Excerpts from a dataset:
==================================================

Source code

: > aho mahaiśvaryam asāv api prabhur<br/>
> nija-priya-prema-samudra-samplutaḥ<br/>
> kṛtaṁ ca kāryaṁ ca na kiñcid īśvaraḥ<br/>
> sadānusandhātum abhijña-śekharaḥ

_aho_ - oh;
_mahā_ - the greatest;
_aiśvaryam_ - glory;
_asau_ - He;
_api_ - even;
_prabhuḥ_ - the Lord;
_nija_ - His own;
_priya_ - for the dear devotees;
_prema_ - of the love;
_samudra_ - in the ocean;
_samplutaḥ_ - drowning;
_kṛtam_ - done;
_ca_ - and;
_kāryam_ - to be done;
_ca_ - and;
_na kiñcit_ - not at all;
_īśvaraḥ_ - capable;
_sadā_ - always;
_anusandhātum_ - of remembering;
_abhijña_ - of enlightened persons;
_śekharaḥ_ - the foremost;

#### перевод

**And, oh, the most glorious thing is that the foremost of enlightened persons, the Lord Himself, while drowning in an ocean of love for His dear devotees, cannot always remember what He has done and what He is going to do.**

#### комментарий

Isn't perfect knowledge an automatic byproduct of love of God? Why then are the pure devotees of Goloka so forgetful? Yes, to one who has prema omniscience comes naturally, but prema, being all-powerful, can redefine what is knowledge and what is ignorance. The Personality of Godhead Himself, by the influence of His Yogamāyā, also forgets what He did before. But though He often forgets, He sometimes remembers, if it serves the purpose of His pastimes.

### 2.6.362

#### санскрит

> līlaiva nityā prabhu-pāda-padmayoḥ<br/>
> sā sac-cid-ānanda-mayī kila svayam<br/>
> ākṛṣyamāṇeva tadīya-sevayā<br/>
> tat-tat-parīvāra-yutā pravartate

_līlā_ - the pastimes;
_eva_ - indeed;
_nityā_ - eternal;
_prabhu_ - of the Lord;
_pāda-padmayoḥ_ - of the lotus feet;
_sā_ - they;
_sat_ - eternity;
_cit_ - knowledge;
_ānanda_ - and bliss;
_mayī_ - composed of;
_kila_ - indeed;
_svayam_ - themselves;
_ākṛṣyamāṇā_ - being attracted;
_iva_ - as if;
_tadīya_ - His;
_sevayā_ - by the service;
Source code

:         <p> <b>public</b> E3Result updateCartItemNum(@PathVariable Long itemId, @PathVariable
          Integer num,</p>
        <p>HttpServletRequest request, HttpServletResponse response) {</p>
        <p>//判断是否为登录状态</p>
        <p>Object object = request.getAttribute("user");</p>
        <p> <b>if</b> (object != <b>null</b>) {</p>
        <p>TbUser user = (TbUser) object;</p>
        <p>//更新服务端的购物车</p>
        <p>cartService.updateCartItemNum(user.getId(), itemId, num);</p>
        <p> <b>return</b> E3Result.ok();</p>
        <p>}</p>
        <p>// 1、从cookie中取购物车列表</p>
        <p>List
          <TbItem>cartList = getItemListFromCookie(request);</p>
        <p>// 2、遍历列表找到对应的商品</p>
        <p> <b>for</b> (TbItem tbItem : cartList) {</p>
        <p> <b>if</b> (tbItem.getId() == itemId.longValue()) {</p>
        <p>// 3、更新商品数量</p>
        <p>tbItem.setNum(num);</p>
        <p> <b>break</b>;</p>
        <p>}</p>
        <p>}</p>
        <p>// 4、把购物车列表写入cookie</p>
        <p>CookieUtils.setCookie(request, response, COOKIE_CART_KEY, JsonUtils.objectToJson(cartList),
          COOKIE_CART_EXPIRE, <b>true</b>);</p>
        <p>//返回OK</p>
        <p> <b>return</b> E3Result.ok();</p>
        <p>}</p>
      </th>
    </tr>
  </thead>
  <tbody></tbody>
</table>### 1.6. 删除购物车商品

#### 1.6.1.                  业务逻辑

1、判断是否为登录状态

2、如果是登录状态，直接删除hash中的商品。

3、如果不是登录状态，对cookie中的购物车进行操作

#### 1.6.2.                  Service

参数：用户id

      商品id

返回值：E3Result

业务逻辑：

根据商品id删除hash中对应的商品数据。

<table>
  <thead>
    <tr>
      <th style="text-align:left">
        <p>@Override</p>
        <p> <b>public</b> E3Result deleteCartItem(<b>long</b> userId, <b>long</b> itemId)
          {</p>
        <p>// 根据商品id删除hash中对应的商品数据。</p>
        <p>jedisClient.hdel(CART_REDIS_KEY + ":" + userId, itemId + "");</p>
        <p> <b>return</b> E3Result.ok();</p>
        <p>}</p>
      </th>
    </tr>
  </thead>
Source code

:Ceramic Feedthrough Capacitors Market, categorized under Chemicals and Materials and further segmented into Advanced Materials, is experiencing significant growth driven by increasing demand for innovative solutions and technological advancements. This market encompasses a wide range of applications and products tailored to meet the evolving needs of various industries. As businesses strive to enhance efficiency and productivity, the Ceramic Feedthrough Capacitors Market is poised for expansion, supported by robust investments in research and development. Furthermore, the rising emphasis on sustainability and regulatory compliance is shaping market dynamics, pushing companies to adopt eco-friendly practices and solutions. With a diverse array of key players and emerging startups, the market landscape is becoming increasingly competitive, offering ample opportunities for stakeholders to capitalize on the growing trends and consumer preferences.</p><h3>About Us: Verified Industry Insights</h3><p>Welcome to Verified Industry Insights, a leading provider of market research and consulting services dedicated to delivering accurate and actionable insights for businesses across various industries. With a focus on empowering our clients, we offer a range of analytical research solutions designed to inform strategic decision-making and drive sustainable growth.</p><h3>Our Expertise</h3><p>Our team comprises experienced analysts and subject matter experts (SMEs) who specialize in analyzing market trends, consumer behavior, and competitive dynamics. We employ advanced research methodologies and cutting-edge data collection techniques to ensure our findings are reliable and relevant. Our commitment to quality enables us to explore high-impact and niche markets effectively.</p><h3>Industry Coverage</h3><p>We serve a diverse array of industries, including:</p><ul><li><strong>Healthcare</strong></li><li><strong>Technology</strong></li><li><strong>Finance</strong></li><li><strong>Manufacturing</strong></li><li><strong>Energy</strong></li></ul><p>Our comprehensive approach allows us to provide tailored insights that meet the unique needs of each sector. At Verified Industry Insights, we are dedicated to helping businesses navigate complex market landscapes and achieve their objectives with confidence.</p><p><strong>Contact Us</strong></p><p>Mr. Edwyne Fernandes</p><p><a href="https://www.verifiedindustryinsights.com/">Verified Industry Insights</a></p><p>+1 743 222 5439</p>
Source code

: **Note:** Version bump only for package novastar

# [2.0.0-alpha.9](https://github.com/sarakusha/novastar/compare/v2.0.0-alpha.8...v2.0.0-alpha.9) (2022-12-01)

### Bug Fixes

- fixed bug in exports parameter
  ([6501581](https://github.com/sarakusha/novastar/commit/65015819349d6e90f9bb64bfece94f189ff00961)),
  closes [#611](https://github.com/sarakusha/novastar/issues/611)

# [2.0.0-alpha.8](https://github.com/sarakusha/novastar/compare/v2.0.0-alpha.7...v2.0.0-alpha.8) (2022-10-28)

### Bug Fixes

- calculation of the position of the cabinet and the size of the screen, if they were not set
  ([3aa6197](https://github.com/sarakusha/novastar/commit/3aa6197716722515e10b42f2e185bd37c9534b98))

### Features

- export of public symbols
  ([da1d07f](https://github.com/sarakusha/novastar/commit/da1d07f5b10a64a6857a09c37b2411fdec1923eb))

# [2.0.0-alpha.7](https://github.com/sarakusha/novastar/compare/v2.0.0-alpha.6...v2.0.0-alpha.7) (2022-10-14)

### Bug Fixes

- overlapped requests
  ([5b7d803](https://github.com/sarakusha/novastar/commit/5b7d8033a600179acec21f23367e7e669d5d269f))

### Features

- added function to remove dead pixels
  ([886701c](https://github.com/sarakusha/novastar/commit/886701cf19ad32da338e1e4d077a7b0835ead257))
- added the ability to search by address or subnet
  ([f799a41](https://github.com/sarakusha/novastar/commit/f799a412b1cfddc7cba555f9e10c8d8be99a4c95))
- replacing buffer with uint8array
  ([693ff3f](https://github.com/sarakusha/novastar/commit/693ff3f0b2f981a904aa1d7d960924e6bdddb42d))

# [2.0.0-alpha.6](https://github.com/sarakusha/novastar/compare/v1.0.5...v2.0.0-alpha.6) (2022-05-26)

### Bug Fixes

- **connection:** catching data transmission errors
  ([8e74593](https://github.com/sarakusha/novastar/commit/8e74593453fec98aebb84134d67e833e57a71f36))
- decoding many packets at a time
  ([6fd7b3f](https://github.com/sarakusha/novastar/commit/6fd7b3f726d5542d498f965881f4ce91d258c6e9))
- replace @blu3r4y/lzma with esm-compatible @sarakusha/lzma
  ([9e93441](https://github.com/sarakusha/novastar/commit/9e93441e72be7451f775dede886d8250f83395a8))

==================================================

**Work task:** Whenever "always" occurs in a line of the entries, copy that line.

**Written reply:**
_sadā_ - always;
**And, oh, the most glorious thing is that the foremost of enlightened persons, the Lord Himself, while drowning in an ocean of love for His dear devotees, cannot always remember what He has done and what He is going to do.**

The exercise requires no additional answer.